Intranasal inoculation of mice with the PR8 strain of influenza virus leads to injury of both the lung and the intestinal tract, the latter accompanied by mild diarrhea. While influenza virus clearly replicates in the lung of infected mice, no replication was observed in the intestinal tract. Therefore injury of the gut takes place in the absence of viral replication.
Replication of influenza virus in the lung of mice was associated with alteration in the populations of bacteria in the intestine. The numbers of segmented filamentous bacteria (SFB) and Lactobacillus/Lactococcus decreased, while numbers of Enterobacteriaceae increased, including E. coli. Depletion of gut bacteria by antibiotic treatment had no effect on virus-induced lung injury, but protected the intestine from damage. Transferring Enterobacteriaceae from virus-infected mice to uninfected animals lead to intestinal injury, as did inoculating mice intragastrically with E. coli.

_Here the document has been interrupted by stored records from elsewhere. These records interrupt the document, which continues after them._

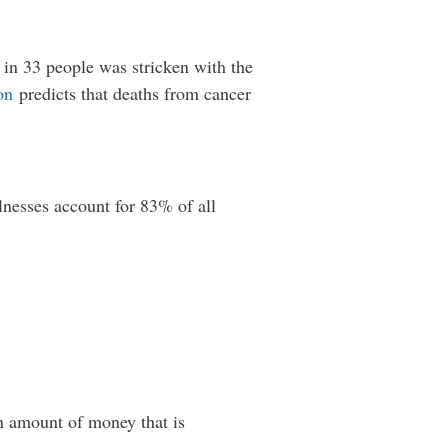
 in 33 people was stricken with the
on
predicts that deaths from cancer
lnesses account for 83% of all
An amount of money that is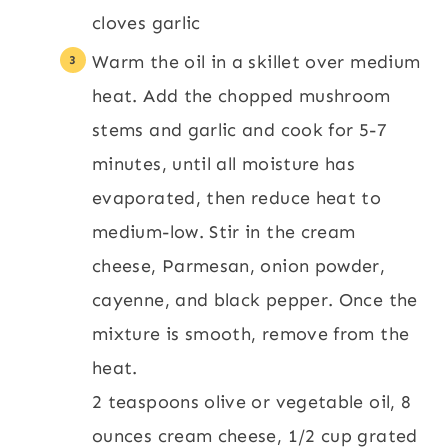
cloves garlic
Warm the oil in a skillet over medium
heat. Add the chopped mushroom
stems and garlic and cook for 5-7
minutes, until all moisture has
evaporated, then reduce heat to
medium-low. Stir in the cream
cheese, Parmesan, onion powder,
cayenne, and black pepper. Once the
mixture is smooth, remove from the
heat.
2 teaspoons olive or vegetable oil,
8
ounces cream cheese,
1/2 cup grated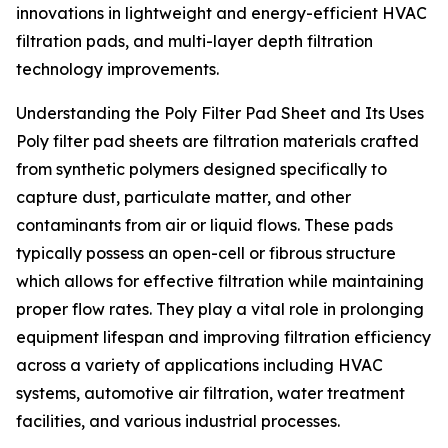
innovations in lightweight and energy-efficient HVAC
filtration pads, and multi-layer depth filtration
technology improvements.
Understanding the Poly Filter Pad Sheet and Its Uses
Poly filter pad sheets are filtration materials crafted
from synthetic polymers designed specifically to
capture dust, particulate matter, and other
contaminants from air or liquid flows. These pads
typically possess an open-cell or fibrous structure
which allows for effective filtration while maintaining
proper flow rates. They play a vital role in prolonging
equipment lifespan and improving filtration efficiency
across a variety of applications including HVAC
systems, automotive air filtration, water treatment
facilities, and various industrial processes.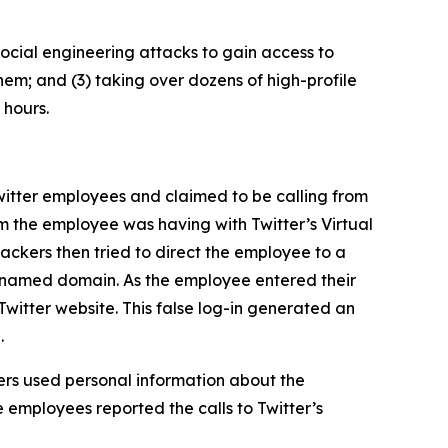
ocial engineering attacks to gain access to
hem; and (3) taking over dozens of high-profile
 hours.
itter employees and claimed to be calling from
m the employee was having with Twitter’s Virtual
ckers then tried to direct the employee to a
ly named domain. As the employee entered their
Twitter website. This false log-in generated an
.
rs used personal information about the
 employees reported the calls to Twitter’s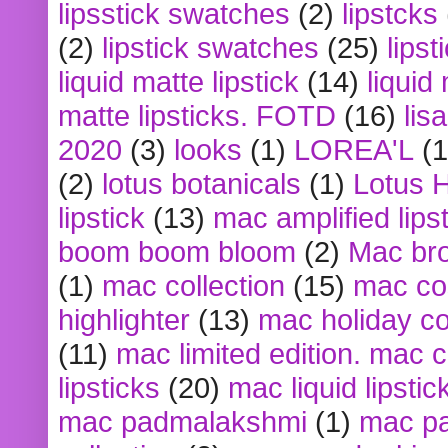
lipsstick swatches
(2)
lipstcks
(2)
lipstick swatches
(25)
lipst
liquid matte lipstick
(14)
liquid
matte lipsticks. FOTD
(16)
lis
2020
(3)
looks
(1)
LOREA'L
(1
(2)
lotus botanicals
(1)
Lotus 
lipstick
(13)
mac amplified lips
boom boom bloom
(2)
Mac br
(1)
mac collection
(15)
mac co
highlighter
(13)
mac holiday co
(11)
mac limited edition. mac 
lipsticks
(20)
mac liquid lipstic
mac padmalakshmi
(1)
mac pa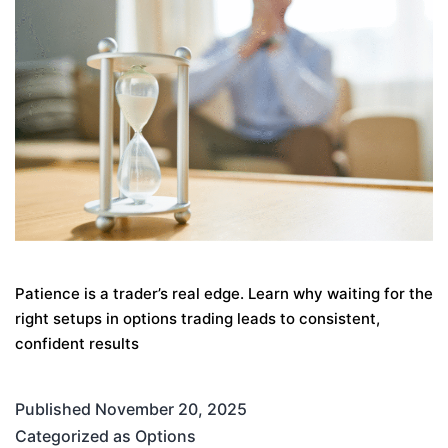
Patience is a trader’s real edge. Learn why waiting for the
right setups in options trading leads to consistent,
confident results
Published
November 20, 2025
Categorized as
Options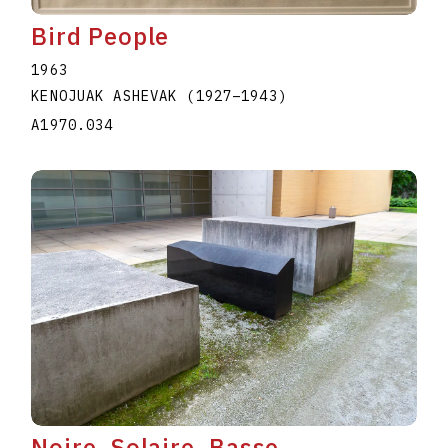
Bird People
1963
KENOJUAK ASHEVAK
(1927
–
1943
)
A1970.034
Noire, Solaire, Basse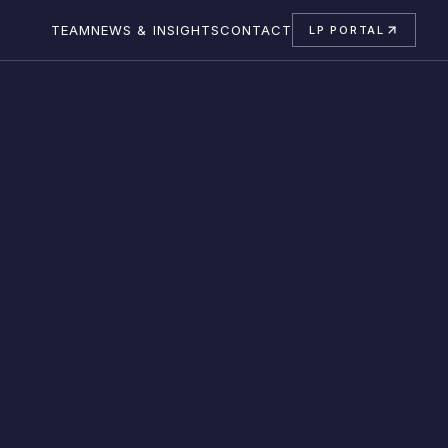
TEAM
NEWS & INSIGHTS
CONTACT
LP PORTAL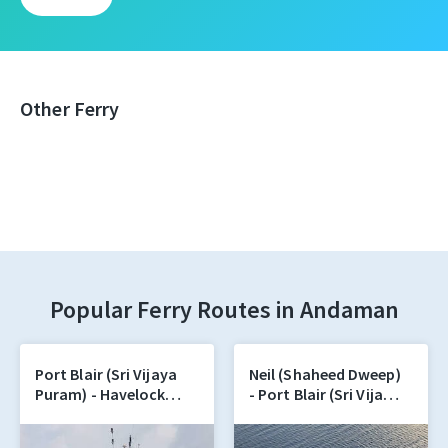
Other Ferry
Popular Ferry Routes in Andaman
Port Blair (Sri Vijaya
Neil (Shaheed Dweep)
Puram) - Havelock
- Port Blair (Sri Vijaya
(Swaraj Dweep)
Puram)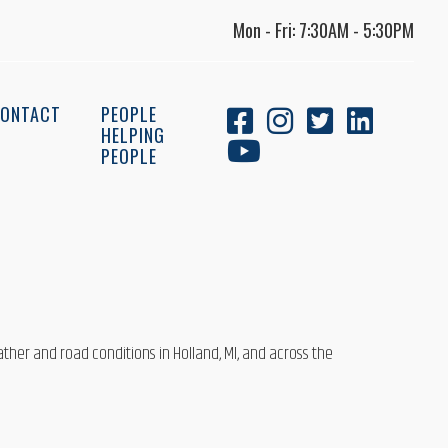
Mon - Fri: 7:30AM - 5:30PM
ONTACT
PEOPLE
HELPING
PEOPLE
ather and road conditions in Holland, MI, and across the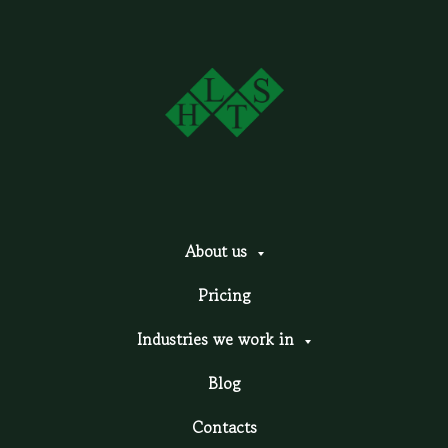
About us
Pricing
Industries we work in
Blog
Contacts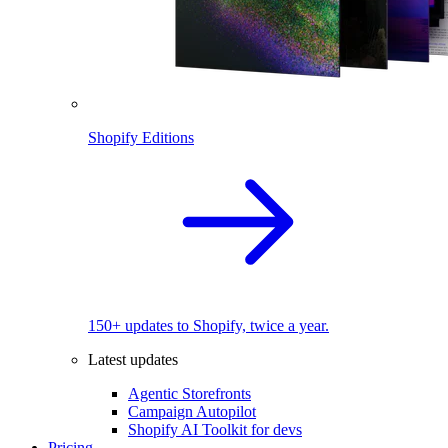
Shopify Editions
150+ updates to Shopify, twice a year.
Latest updates
Agentic Storefronts
Campaign Autopilot
Shopify AI Toolkit for devs
Pricing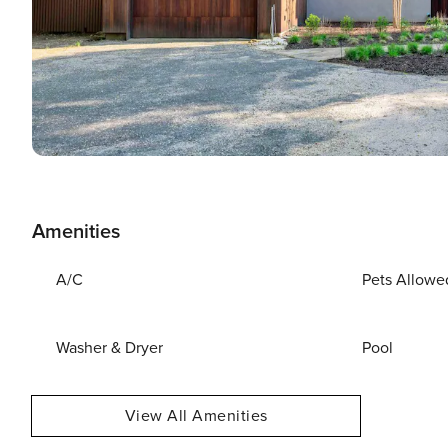
Amenities
A/C
Pets Allowe
Washer & Dryer
Pool
View All Amenities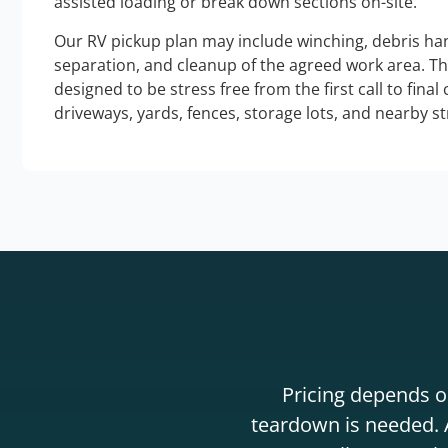
assisted loading or break down sections on-site.
Our RV pickup plan may include winching, debris han
separation, and cleanup of the agreed work area. T
designed to be stress free from the first call to final
driveways, yards, fences, storage lots, and nearby s
Pricing depends on
teardown is needed. A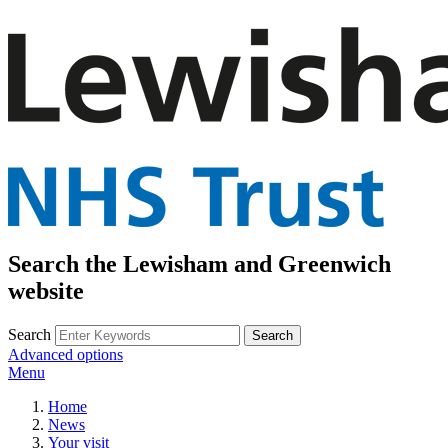
Search the Lewisham and Greenwich
website
Search
Advanced options
Menu
Home
News
Your visit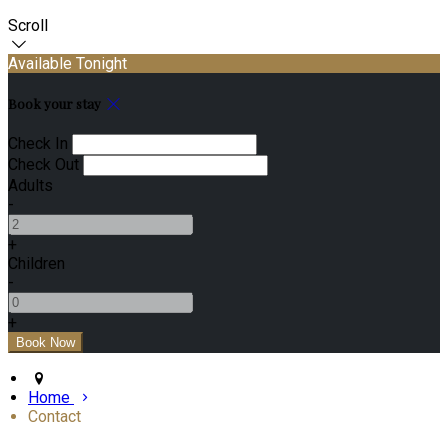
Scroll
Available Tonight
Book your stay
Check In
Check Out
Adults
-
+
Children
-
+
Home
Contact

To understand why influenza virus infection in the lung can alter the gut microbiota, the authors examined immune cells in the gut. They found that Mice lacking the cytokine IL-17A, which is produced by Th17 helper T cells, did not develop intestinal injury after influenza virus infection. However these animals did develop lung injury.
Th17 cells are a type of helper T cells (others include Th1 and Th2 helper T cells) that are important for microbial defenses at epithelial barriers. They achieve this function in part by producing cytokines, including IL-17A. Th17 cells appear to play a role in intestinal injury caused by influenza virus infection of the lung. The number of Th17 cells in the intestine of mice increased after influenza virus infection, but not in the liver or kidney. In addition, giving mice antibody to IL-17A reduced intestinal injury.
There is a relationship between the intestinal microbiome and Th17 cells. In mice treated with antibiotics, there was no increase in the number of Th17 cells in the intestine following influenza virus infection. When gut bacteria from influenza virus-infected mice were transferred into uninfected animals, IL-17A levels increased. This effect was not observed if recipient animals were treated with antibiotics.
A key question is how influenza virus infection in the lung affects the gut microbiota. The chemokine CCL25, produced by intestinal epithelial cells, attracts lymphocytes from the lung to the gut. Production of CCL25 in the intestine increased in influenza virus infected mice, and treating mice with an antibody to this cytokine reduced intestinal injury and blocked the changes in the gut microbiome.
The helper T lymphocytes that are recruited to the intestine by the CCL25 chemokine produce the chemokine receptor called CCR9. These CCR9 positive Th cells increased in number in the lung and intestine of influenza virus infected mice. When helper T cells from virus infected mice were transferred into uninfected animals, they homed to the lung; after virus infection, they were also found in the intestine.
How do CCR9 positive Th cells from the lung influence the gut microbiota? The culprit appears to be interferon gamma, produced by the lung derived Th cells. In mice lacking interferon gamma, virus infection leads to reduced intestinal injury and normal levels of IL-17A. The lung derived CCR9 positive Th cells are responsible for increased numbers of Th17 cells in the gut through the cytokine IL-15.
These results show that influenza virus infection of the lung leads to production of CCR9 positive Th cells, which migrate to the gut. These cells produce interferon gamma, which alters the gut microbiome. Numbers of Th17 cells in the gut increase, leading to intestinal injury. The altered gut microbiome also stimulates IL-15 production which in turn increases Th17 cell numbers.
It has been proposed that all mucosal surfaces are linked by a common, interconnected mucosal immune system. The results presented in this study are consistent with communication between the lung and gut mucosa. Other examples of a common mucosal immune system include the prevention of asthma in mice by the bacterium Helicobacter pylori in the stomach, and vaginal protection against herpes simplex virus type 2 infection conferred by intransal immunization.
Do these results explain the gastrointestinal symptoms that may accompany influenza in humans? The answer is not clear, because influenza PR8 infection of mice is a highly artificial model of infection. It should be possible to sample human intestinal contents and determine if alterations observed in mice in the gut microbiome, Th17 cells, and interferon gamma production are also observed during influenza infection of the lung.